## WORK TO COMPLETE
For the listing below, report all lines that hold the word "atos".

## DATA FOR ANALYSIS
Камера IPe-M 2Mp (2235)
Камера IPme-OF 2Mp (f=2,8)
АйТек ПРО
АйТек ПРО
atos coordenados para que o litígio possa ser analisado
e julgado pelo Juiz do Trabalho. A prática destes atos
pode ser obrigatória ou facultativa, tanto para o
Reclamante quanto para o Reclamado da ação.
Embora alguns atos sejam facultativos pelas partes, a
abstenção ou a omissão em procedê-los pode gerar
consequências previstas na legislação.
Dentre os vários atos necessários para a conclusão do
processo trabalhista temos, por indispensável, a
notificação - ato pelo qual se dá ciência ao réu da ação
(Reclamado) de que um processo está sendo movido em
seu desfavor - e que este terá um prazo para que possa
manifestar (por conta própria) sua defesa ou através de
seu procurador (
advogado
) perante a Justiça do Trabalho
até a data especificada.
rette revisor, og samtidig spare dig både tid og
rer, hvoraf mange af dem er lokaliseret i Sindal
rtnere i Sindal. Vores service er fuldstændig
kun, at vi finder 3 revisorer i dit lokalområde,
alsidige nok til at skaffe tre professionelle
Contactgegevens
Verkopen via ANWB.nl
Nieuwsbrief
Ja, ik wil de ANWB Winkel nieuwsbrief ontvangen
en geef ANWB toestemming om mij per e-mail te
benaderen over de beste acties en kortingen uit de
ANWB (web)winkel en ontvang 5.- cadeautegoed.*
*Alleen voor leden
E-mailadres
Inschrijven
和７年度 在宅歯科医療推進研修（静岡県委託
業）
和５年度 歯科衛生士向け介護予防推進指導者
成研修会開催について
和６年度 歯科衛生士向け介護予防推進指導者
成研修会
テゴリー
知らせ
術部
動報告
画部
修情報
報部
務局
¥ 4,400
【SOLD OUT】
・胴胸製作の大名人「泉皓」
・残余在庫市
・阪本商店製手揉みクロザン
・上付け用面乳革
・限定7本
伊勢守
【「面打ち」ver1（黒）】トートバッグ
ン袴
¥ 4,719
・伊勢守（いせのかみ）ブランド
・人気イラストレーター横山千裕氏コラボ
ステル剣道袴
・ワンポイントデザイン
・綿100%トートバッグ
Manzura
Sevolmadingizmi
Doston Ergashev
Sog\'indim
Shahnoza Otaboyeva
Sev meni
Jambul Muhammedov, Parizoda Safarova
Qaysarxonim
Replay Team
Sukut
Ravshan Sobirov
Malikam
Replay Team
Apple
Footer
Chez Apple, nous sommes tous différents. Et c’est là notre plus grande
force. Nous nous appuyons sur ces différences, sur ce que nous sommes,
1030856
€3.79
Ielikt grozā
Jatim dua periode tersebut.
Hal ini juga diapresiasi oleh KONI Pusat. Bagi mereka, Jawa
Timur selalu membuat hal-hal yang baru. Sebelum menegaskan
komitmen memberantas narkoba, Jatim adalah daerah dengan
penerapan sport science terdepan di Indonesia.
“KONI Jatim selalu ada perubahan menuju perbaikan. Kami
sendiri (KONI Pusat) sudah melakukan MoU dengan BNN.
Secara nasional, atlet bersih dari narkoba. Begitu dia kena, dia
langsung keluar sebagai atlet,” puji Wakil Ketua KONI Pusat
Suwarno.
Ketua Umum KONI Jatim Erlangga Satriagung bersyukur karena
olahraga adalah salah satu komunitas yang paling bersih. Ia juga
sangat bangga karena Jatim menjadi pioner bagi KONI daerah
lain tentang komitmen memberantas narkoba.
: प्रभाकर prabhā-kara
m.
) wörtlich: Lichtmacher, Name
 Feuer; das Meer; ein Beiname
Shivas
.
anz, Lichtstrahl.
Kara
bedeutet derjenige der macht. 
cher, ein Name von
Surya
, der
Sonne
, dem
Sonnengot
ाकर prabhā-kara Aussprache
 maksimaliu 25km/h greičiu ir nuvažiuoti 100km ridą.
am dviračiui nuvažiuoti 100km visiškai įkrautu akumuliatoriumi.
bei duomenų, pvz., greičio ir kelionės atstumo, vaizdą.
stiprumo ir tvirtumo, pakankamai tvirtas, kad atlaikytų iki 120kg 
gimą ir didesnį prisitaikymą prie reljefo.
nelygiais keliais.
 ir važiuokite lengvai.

## WRITTEN RESPONSE
atos coordenados para que o litígio possa ser analisado
e julgado pelo Juiz do Trabalho. A prática destes atos
Embora alguns atos sejam facultativos pelas partes, a
Dentre os vários atos necessários para a conclusão do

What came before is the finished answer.